---------- Source extract

In his list of biblical references in Shakespeare's plays, Thomas Carter gives three sources or verbal parallels in the Geneva Bible for Polonius' words, "A double blessing is a double grace" (Hamlet, I.iii.54). "The words 'double grace' and 'double blessing' occur in the Geneva Bible in very interesting connections," Carter says, and quotes the Geneva Bible at Ecclesiasticus 26.15, "A shamefast and faithfull woman is a double grace." He then gives two additional examples from the Geneva notes, note "c" on Isaiah 40.2 and note "f" on Isaiah 40.3:

In Isa. xl. 2 a Genevan Note on the verse says—"Sufficient or double grace whereas she deserved double punishment;" and again [at Isa. 40.3]—"This was fully accomplished when John the Baptist brought tidings of Jesus Christe's comming, who was the true deliverer of His Church from sinne and Satan; hence this double blessing of the Forerunner and the Messiah announced the sufficient or double grace of the forgiveness of God."[1] (Italics added.)

--------------------
---------- Record set

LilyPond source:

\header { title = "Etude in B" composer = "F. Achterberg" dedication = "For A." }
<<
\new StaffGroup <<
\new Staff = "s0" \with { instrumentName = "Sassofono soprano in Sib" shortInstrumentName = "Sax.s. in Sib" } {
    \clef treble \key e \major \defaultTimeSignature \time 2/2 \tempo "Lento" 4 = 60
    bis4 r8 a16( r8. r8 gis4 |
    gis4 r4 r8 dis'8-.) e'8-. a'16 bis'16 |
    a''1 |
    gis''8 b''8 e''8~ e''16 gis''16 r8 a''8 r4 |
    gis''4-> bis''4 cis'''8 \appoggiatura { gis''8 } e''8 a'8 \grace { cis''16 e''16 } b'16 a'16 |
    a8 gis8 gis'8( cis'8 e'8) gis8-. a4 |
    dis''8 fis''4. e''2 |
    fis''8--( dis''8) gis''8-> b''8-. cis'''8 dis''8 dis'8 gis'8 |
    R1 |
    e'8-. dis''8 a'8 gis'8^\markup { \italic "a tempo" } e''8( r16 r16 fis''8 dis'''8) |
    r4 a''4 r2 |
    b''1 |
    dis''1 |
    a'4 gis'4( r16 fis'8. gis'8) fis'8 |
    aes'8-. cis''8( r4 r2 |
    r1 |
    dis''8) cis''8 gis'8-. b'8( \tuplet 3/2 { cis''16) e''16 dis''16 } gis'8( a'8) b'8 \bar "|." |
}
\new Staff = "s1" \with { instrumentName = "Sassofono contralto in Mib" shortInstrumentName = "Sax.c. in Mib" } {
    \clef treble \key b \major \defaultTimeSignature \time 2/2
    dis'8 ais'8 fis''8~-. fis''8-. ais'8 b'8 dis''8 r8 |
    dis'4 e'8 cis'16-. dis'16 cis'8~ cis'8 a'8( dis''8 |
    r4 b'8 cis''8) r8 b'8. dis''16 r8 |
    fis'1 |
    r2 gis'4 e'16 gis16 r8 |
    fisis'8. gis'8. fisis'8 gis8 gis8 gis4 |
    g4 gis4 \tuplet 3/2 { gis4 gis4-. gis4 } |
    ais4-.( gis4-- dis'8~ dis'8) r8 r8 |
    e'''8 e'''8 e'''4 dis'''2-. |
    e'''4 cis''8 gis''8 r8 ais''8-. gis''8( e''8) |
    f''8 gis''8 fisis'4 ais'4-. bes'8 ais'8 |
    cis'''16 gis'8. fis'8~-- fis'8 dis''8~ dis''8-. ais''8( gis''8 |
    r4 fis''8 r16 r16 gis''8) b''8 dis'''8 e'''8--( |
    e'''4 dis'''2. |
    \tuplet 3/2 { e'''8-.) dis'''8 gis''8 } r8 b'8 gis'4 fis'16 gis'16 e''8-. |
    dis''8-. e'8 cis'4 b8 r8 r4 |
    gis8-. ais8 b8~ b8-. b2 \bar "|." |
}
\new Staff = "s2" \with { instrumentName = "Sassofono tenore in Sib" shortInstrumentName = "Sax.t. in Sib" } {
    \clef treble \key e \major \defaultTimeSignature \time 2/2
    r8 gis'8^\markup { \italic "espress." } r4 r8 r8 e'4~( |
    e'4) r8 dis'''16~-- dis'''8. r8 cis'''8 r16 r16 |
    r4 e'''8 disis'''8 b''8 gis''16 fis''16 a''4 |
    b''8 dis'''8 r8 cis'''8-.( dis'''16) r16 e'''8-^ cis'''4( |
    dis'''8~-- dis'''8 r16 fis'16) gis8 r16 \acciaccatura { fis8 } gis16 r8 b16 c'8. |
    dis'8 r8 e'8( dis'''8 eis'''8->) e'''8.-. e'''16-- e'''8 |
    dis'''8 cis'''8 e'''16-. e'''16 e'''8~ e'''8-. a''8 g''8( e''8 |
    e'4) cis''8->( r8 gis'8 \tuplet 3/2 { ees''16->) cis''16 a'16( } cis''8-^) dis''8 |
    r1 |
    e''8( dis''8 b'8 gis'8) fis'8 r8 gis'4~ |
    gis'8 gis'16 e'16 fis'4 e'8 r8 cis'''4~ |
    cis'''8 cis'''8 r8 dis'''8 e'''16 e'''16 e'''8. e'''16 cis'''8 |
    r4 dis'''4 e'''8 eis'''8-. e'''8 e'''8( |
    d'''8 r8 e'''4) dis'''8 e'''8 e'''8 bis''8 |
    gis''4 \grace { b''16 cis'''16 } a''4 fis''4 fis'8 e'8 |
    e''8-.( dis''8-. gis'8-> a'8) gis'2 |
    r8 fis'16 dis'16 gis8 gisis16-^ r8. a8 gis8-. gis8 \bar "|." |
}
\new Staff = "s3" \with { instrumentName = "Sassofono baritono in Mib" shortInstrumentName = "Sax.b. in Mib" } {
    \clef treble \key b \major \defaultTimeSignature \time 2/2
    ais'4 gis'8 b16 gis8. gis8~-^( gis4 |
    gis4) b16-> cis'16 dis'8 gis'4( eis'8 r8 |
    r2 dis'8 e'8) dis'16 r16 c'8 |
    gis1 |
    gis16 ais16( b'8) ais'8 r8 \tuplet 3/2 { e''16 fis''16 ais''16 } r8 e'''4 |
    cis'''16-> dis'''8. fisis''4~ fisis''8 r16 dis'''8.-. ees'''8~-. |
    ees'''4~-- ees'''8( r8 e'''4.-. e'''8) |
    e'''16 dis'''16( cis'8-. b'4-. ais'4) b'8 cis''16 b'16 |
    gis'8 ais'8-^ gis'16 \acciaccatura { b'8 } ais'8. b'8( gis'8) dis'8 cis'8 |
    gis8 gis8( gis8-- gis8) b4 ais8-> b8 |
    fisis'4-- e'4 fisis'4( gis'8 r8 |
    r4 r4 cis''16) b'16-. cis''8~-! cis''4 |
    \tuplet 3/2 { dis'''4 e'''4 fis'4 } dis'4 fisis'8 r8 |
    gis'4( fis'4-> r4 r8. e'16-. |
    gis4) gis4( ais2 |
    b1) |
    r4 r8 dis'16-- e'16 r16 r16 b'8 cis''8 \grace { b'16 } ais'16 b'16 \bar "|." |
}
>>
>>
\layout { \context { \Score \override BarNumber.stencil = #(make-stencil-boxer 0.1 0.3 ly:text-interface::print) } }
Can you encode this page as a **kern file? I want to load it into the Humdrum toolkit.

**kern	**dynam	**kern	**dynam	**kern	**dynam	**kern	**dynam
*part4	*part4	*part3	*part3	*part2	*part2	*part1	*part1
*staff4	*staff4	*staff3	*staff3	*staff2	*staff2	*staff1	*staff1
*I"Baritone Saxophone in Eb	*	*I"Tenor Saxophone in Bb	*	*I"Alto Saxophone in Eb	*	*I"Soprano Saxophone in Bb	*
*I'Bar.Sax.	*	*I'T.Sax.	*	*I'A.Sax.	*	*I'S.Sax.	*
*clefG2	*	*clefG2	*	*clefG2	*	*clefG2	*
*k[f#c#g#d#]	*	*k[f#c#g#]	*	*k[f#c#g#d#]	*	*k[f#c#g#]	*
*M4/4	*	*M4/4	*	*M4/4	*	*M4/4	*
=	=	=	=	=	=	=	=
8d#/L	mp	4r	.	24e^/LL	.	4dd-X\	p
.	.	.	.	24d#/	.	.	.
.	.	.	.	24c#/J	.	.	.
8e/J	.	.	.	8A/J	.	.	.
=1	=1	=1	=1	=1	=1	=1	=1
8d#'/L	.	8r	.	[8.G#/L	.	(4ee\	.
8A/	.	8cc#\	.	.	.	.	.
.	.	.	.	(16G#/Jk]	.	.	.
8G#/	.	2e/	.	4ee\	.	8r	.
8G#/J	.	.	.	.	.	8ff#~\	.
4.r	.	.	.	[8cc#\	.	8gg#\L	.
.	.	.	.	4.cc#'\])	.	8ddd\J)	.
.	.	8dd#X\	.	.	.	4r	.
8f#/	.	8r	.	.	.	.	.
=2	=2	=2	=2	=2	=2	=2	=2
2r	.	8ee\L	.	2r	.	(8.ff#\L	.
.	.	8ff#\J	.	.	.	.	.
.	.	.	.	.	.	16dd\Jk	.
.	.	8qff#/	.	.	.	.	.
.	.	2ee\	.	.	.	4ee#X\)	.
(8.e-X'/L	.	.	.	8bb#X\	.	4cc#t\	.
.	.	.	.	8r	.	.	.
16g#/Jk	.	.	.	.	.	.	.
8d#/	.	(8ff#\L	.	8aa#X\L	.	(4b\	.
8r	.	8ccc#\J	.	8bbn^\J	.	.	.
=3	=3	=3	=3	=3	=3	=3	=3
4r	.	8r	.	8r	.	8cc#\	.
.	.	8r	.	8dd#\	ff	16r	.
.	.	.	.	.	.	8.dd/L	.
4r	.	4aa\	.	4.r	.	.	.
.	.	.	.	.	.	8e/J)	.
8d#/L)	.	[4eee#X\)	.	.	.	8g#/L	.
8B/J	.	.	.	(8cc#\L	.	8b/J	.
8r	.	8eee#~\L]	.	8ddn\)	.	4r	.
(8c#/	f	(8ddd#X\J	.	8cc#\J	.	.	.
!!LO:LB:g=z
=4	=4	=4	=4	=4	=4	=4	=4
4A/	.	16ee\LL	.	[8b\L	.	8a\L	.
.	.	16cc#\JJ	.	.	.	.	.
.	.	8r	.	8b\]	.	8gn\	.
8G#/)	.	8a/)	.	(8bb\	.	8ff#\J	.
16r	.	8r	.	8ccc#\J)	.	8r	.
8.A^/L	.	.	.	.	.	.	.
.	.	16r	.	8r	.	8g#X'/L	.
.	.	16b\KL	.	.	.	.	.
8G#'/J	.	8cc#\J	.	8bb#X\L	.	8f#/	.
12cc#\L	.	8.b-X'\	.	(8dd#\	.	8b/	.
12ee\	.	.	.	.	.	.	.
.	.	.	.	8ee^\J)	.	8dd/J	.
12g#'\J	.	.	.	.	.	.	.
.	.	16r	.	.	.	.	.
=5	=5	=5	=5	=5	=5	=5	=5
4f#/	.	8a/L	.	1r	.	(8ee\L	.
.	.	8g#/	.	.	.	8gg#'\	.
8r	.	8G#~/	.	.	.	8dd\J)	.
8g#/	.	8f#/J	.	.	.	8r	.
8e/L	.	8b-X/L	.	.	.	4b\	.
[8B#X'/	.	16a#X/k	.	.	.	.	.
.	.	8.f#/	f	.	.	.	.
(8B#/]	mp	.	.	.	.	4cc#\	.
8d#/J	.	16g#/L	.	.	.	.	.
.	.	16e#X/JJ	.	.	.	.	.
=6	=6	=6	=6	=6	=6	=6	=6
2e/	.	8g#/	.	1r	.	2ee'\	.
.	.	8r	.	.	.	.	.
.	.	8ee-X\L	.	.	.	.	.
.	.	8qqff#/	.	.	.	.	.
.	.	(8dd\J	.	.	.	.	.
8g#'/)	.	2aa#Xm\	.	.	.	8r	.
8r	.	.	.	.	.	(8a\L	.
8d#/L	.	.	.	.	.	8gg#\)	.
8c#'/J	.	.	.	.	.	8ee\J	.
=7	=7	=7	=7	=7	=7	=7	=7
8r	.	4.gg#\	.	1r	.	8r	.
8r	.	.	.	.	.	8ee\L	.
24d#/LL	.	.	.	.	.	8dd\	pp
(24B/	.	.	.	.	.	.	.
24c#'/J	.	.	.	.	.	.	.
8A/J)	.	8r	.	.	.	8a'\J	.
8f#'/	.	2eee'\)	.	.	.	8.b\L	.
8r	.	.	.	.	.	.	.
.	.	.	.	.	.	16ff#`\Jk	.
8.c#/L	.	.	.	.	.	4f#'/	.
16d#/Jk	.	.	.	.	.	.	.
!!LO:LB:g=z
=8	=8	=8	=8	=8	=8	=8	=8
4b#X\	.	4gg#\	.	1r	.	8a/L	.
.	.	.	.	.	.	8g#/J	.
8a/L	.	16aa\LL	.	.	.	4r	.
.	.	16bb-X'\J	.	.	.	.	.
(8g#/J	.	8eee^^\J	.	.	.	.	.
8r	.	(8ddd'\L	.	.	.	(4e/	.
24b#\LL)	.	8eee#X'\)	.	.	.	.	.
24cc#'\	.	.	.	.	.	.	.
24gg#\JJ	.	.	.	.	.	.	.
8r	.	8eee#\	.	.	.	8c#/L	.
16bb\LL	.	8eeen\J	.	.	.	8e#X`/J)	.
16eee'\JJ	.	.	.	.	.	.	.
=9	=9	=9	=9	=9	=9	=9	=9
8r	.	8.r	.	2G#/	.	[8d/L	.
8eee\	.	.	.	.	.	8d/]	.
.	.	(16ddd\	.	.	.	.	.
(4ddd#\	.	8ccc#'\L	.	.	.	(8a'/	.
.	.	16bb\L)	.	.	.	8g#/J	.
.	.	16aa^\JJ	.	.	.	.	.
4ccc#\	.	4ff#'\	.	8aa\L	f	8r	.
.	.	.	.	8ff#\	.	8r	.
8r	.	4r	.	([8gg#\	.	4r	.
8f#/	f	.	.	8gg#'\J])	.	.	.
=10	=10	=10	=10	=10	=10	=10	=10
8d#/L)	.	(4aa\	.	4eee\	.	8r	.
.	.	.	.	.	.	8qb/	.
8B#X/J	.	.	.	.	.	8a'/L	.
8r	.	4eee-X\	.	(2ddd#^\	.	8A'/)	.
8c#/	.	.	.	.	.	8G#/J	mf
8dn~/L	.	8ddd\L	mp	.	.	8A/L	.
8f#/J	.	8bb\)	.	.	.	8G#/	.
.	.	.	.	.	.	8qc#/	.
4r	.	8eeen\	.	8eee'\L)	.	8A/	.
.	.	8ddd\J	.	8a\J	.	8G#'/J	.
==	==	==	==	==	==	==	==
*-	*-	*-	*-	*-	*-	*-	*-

--------------------

[What is asked]
Answer these questions from the passage on Shakespeare and the Geneva Bible:
(a) Which character in Hamlet speaks the words "A double blessing is a double grace"?
(b) Which verse of Ecclesiasticus does Carter quote from the Geneva Bible?
(c) According to the Geneva note on Isaiah 40.3, who brought tidings of Christ's coming?
The data after the text have no role in this exercise.

[Written response]
(a) Polonius.
(b) Ecclesiasticus 26.15: "A shamefast and faithfull woman is a double grace."
(c) John the Baptist.